Superbug’s Achilles heel found
Scientists have found a hidden weakness of the superbug MRSA...
If you have ever had an overnight stay in hospital, you may have had a swab taken from your nose or armpit beforehand, to check if you are carrying MRSA: methicillin-resistant staphylococcus aureus. This is an antibiotic-resistant strain of the Staph aureus bacterium that commonly lives on the skin and in the front part of the nose. In these places it is usually harmless, but if it gets into a cut or open wound it can cause a serious - and even lethal - infection.
But in a recent study, a team of researchers in Cambridge were surprised to come across a sample of MRSA that was nevertheless susceptible to two widely-available drugs, penicillin and clavulanic acid, to which MRSA was widely believed to be resistant. Penicillin is one of the oldest antibiotics used in medicine. It works by weakening the bacterial cell wall, causing the bacteria to break apart. Clavulanic acid, on the other hand, works a bit like a decoy, soaking up the molecules bacteria use to attack antibiotics.

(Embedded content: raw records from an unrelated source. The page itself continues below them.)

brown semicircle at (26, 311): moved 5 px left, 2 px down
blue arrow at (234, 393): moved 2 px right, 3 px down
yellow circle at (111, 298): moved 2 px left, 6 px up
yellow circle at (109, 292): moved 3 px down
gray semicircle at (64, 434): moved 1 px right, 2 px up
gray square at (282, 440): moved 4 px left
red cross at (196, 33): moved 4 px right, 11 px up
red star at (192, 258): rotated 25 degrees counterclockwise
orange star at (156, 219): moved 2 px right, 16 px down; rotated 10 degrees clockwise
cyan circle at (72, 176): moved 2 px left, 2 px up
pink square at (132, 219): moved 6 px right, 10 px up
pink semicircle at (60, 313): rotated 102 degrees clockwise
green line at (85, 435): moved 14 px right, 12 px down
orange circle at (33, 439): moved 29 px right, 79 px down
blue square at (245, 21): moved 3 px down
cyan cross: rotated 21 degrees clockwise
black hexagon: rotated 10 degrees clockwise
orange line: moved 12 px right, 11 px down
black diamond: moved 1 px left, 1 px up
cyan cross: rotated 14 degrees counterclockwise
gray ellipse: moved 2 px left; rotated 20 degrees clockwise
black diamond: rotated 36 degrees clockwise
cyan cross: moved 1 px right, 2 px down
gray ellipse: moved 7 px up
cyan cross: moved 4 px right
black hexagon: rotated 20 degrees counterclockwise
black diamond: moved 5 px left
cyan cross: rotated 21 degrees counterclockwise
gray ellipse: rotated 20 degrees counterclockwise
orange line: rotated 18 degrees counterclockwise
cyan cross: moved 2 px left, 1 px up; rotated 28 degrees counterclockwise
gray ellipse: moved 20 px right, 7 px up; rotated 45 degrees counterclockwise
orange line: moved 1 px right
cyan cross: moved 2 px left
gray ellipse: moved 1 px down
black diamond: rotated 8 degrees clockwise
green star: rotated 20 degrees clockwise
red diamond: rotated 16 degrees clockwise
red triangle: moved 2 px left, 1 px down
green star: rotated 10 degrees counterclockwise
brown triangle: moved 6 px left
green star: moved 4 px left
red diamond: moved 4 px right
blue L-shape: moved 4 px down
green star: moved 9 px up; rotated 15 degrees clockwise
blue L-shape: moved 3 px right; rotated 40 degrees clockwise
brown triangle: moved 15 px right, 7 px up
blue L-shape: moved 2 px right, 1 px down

When they first spotted their penicillin-sensitive MRSA strain, the researchers thought it was a fluke. But after screening a large number of other MRSA isolates, they found that a large proportion of these were also susceptible to a penicillin-clavulanic acid combination. Intrigued, Ewan Harrison and his colleagues at the Wellcome Sanger Institute went on to decode the genomes of the bacteria to identify which genes had changed to render them susceptible to the antibiotic combo.
To sidestep antibiotics, MRSA produces a protein that deactivates penicillin-like molecules. So the team focused their initial search on the part of the bacterial genome responsible for producing this protein. Compared to strains of MRSA that did not respond, the pencillin-clavulanic acid sensitive bacteria were carrying mutations in this protein. “We found one mutation that lowered the level of this protein,” says Harrison. “And we found another [mutation] that was actually in the protein sequence itself.” The second mutation actually improved the ability of penicillin to bind on.
As well as finding a potential MRSA treatment using widely-available drugs, this study demonstrates a proof-of-principle for the methods used, which could have far wider consequences. Developing new drugs is a lengthy and expensive process. Harrison thinks that the methods of “large-scale surveillance and whole-genome sequencing” that they have employed could in future be used for other drug-resistant bacteria in order to identify possible new treatment options without needing to develop new drugs. The methods could identify new, successful combinations of existing drugs, or Harrison says, “in some cases we may find that bacteria have become resistant to one antibiotic, and that actually makes them susceptible to another.”